Text passage
=== Section Start ===

Of course, friends asked when I’d be moving to Portland—especially after my second son had migrated there too. “Oh, I’m just not one of those live-close grandmas. I love my visits—and I love my life in California,” I'd tell them. But when Garen arrived just six days before his daddy’s birth date—having survived a tumultuous time in the womb and the loss of a kidney—something shifted. By now, I’d made Hawai’i my home, and the thought of an ocean between this peaceful, translucent creature and me just didn’t hold water. Not even one salty drop.

Pulling my storage from California and retrieving it from Maui, I am now living in the greater Portland area with a greater sense of wholeness. I work at home as always—writing, doing astrology readings, jet-setting around the SoMe world, traveling when I can, and keeping my relationships vital in person and ala Skype. But the rest of the time, I’m living the Delly life—ferrying my off-offsprings in the “DellyMobile;” cheering at skating lessons and baseball games; watching movies that fall blessedly below my radar; and of course, keeping company with my little bald man. I’m in their messy, precious lives and they're in mine.

I don’t know how long I’ll be in this gorgeous corner of the Northwest, but I do know that however unexpectedly, I am fully here--far sillier and more spontaneous than at any other time in my life. I'm here because I want to be and because Life changes…us.

=== Section End ===

Work instructions
Quote the essay about moving to Portland, starting at the words "Pulling my storage" and ending after "they're in mine.". The material after this point comes from a separate source.

Data shown
=== Section Start ===

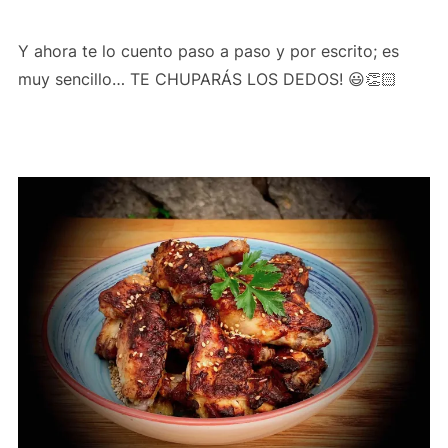
Y ahora te lo cuento paso a paso y por escrito; es
muy sencillo… TE CHUPARÁS LOS DEDOS! 😃👏🏻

=== Section End ===

Task response
Pulling my storage from California and retrieving it from Maui, I am now living in the greater Portland area with a greater sense of wholeness. I work at home as always—writing, doing astrology readings, jet-setting around the SoMe world, traveling when I can, and keeping my relationships vital in person and ala Skype. But the rest of the time, I’m living the Delly life—ferrying my off-offsprings in the “DellyMobile;” cheering at skating lessons and baseball games; watching movies that fall blessedly below my radar; and of course, keeping company with my little bald man. I’m in their messy, precious lives and they're in mine.